Social Trust. Social trust encompasses an individual’s inclination to trust doctors in general, the healthcare system, and society as a whole. It serves as an internal factor that influences individual trust and reflects their willingness to place trust in others, characterized by either blind trust or general trust. Given that CHCs are embedded within the broader social environment, patients’ perceptions of the healthcare system and all doctors contribute to their initial impressions of CHCs. Moreover, patients with a higher trust tendency are more likely to trust their family doctors.

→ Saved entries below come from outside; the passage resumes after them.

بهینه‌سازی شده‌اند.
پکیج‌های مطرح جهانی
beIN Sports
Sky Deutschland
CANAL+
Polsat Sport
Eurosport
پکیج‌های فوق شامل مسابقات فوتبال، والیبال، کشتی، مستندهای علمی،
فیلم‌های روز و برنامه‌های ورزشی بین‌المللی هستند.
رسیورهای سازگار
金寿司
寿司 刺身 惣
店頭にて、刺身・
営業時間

Hypotheses. Given the interplay between these dimensions of trust, we hypothesize that Interpersonal Trust, Institutional Trust, and Social Trust are strongly interconnected. Specifically, we propose that higher levels of Interpersonal Trust in family doctors will enhance Institutional Trust in CHCs, which, in turn, will strengthen Social Trust in the broader healthcare system and society. Similarly, a positive perception of Institutional Trust is expected to reinforce both Interpersonal Trust and Social Trust, suggesting a robust and mutually reinforcing dynamic between these forms of trust.

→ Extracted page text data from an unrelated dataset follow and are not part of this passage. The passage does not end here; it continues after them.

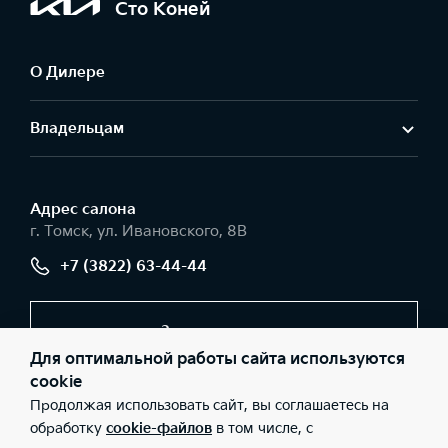
Сто Коней
О Дилере
Владельцам
Адрес салонa
г. Томск, ул. Ивановского, 8В
+7 (3822) 63-44-44
Заказать звонок
Для оптимальной работы сайта используются
cookie
Продолжая использовать сайт, вы соглашаетесь на
© 2026 Юридические лица ООО «Арсенал Моторс»
(Фактический адрес: г. Томск, ул. Ивановского, 8В; Телефон: +7
обработку
cookie-файлов
в том числе, с
(3822) 63-44-44; ИНН: 7017091070; ОГРН: 1047000106581), ООО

Framework for Exploring Influencing and Resulting Factors of Interpersonal Trust. To further explore the relationships between Interpersonal Trust, Institutional Trust, and Social Trust, this study categorizes these relationships into two distinct types: influencing factors and resulting factors of Interpersonal Trust. According to Embeddedness Theory, Interpersonal Trust is influenced by Institutional Trust and Social Trust [18, 27]. Furthermore, Pavlou’s Trust Transfer Theory [28] suggests that trust in one party can be transferred to another party through mutual relations between the parties. In this context, Institutional Trust plays a mediating role in the relationship between Interpersonal Trust and Social Trust (Fig. 1. Model a). Conversely, Interpersonal Trust impacts both Institutional Trust and Social Trust, with Institutional Trust serving as a mediator between the two (Fig. 1. Model b). Subsequent subsections will delve into a more detailed discussion of the primary factors and research hypotheses.